Put the lines of the material from the one containing "pose: elev=7.2 azim=144.1" through the one containing "Dot at: (305, 266)" into a numbered list, leaving out any blank lines.

* START RECORDS FOR THE EXERCISE *

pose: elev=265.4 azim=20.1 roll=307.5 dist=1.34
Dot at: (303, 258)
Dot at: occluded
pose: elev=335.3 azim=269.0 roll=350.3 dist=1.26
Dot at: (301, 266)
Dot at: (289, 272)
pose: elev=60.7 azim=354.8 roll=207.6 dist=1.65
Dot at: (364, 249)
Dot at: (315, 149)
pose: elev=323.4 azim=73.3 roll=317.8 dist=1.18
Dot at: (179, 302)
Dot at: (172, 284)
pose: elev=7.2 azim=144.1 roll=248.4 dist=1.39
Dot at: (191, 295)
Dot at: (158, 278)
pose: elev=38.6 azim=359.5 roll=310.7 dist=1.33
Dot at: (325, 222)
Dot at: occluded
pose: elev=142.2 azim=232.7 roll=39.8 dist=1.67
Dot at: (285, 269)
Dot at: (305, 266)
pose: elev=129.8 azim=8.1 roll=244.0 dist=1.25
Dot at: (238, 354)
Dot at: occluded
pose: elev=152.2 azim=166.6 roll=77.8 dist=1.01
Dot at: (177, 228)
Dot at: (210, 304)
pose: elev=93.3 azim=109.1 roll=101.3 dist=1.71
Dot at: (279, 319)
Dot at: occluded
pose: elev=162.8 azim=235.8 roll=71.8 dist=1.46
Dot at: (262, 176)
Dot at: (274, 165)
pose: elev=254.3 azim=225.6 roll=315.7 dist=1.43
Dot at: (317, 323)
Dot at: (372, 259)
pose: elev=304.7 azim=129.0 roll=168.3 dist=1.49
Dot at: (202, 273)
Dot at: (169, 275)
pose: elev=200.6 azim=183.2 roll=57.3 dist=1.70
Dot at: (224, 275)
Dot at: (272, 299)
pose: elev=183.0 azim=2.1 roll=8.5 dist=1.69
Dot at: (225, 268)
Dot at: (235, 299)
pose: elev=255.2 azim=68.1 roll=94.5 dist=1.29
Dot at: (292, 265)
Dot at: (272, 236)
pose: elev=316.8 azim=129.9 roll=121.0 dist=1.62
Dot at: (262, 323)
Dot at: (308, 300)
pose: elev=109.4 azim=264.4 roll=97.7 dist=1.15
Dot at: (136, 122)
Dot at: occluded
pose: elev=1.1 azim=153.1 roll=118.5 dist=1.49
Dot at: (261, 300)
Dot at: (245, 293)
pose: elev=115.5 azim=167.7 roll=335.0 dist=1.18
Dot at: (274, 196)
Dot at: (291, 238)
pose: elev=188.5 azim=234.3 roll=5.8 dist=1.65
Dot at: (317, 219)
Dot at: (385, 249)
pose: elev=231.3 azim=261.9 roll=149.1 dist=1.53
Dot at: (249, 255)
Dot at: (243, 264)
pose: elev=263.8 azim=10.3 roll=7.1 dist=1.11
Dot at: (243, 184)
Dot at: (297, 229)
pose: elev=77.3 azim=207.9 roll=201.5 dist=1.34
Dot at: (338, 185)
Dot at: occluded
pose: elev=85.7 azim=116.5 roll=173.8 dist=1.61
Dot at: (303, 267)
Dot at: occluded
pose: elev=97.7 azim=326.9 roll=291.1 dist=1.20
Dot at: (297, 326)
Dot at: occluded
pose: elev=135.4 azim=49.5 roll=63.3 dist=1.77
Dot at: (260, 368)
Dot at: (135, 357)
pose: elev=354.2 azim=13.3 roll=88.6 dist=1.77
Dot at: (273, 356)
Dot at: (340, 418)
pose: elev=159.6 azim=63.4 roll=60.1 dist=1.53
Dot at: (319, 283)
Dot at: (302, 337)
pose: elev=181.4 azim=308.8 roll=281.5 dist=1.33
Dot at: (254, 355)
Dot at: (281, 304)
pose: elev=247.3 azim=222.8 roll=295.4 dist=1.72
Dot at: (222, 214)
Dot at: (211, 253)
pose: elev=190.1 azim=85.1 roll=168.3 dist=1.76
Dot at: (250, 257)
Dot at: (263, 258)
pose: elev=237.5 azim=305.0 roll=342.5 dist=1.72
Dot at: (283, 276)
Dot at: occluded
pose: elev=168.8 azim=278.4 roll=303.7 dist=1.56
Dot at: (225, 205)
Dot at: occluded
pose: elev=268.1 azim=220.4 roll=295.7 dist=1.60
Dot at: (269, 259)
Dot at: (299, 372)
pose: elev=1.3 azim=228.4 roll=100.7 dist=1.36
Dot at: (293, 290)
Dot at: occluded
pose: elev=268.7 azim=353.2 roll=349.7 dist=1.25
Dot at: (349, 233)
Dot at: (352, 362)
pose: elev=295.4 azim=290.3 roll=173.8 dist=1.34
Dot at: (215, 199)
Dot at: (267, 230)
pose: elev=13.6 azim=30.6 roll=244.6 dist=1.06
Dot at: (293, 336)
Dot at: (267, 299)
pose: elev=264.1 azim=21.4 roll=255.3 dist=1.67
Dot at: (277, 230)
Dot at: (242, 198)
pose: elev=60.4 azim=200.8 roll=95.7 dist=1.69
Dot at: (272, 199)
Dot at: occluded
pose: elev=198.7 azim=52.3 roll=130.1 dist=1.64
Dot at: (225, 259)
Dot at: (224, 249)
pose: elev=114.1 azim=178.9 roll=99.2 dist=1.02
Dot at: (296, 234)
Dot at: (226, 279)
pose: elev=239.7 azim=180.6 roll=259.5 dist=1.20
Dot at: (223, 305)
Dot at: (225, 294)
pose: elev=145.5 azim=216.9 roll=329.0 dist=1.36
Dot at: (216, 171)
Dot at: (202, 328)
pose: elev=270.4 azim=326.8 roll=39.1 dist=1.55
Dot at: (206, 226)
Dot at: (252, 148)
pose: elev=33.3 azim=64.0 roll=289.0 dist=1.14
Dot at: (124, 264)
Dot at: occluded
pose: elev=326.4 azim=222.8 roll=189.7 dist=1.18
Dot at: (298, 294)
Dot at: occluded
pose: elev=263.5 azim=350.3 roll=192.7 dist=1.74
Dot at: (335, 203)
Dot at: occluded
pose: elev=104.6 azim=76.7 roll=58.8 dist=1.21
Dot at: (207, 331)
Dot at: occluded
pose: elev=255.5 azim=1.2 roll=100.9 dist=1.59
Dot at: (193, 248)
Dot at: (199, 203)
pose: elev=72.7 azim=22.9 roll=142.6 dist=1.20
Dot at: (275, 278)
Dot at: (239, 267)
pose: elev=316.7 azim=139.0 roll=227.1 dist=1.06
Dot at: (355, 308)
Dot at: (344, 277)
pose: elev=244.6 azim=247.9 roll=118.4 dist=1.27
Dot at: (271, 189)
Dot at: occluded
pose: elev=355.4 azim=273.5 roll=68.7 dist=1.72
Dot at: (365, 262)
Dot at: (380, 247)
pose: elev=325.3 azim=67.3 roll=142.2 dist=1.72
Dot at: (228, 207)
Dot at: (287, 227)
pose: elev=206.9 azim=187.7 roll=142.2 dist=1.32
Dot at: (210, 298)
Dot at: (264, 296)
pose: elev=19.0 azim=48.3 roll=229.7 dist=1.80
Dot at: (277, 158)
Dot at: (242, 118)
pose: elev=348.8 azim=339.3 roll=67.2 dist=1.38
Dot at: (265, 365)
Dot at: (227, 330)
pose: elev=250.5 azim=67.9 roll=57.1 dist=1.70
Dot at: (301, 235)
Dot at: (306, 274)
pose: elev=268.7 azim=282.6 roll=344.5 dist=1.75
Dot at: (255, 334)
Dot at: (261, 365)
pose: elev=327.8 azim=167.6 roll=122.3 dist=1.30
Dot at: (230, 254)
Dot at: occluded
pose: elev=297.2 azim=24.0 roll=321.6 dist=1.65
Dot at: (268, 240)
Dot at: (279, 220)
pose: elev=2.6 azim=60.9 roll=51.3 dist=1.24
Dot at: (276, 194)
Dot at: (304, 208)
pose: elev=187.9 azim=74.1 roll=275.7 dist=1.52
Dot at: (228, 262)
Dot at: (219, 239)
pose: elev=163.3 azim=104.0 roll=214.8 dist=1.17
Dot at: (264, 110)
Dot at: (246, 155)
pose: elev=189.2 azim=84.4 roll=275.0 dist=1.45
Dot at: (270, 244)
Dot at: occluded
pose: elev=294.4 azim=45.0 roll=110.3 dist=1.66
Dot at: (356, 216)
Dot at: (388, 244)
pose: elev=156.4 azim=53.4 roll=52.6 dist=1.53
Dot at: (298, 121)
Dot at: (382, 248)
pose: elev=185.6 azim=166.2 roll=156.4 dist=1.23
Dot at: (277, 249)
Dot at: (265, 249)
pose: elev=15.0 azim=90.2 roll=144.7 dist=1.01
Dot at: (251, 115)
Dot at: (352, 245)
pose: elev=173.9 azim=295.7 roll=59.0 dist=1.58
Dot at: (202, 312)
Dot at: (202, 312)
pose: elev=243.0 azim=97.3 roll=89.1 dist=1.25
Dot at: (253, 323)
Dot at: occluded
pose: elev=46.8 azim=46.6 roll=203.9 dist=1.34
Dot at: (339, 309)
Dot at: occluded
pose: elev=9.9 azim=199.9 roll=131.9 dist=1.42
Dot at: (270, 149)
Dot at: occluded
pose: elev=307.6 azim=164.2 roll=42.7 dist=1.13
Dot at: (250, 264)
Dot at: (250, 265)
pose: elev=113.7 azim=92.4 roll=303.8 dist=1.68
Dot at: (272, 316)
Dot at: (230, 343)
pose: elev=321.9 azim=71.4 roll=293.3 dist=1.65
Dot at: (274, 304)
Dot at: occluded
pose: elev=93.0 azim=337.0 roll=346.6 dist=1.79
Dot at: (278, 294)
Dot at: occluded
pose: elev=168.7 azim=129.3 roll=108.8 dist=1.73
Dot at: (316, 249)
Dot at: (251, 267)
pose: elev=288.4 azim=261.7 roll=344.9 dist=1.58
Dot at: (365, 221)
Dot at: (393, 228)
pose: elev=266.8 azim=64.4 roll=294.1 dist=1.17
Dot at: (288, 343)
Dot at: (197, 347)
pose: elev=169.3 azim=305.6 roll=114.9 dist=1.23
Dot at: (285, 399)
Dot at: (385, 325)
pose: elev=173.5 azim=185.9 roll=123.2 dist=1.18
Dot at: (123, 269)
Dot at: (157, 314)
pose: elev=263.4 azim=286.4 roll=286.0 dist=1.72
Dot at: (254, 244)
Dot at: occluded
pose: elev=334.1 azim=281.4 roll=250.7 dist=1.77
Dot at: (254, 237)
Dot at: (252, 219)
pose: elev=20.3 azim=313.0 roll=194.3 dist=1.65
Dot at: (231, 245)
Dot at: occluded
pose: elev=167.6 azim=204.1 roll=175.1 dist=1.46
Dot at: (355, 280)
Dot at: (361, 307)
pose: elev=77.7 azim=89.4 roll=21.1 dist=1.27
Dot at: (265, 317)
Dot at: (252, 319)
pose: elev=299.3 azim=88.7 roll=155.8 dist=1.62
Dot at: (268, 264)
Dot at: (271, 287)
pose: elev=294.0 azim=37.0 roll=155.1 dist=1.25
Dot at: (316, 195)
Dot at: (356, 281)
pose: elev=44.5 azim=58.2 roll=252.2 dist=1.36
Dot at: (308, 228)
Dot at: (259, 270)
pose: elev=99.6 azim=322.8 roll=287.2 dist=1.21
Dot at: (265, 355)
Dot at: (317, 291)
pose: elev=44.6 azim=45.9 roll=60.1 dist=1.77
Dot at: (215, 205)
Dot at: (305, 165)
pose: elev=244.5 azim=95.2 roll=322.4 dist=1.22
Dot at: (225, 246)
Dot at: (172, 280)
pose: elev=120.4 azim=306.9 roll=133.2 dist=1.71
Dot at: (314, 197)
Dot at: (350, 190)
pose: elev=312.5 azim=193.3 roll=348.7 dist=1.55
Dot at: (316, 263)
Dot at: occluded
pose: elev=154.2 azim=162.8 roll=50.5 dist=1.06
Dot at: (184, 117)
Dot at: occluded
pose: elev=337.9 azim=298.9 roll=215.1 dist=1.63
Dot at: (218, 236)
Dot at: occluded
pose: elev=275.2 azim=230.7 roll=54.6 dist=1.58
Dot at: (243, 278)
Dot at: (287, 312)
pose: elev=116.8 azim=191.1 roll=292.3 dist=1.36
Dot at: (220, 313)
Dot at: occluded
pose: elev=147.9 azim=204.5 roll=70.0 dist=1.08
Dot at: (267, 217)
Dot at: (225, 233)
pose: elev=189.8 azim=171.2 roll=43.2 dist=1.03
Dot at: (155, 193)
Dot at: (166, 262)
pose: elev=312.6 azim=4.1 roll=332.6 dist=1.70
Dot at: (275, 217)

* END RECORDS FOR THE EXERCISE *

| EXERCISE RESULT |
1. pose: elev=7.2 azim=144.1 roll=248.4 dist=1.39
2. Dot at: (191, 295)
3. Dot at: (158, 278)
4. pose: elev=38.6 azim=359.5 roll=310.7 dist=1.33
5. Dot at: (325, 222)
6. Dot at: occluded
7. pose: elev=142.2 azim=232.7 roll=39.8 dist=1.67
8. Dot at: (285, 269)
9. Dot at: (305, 266)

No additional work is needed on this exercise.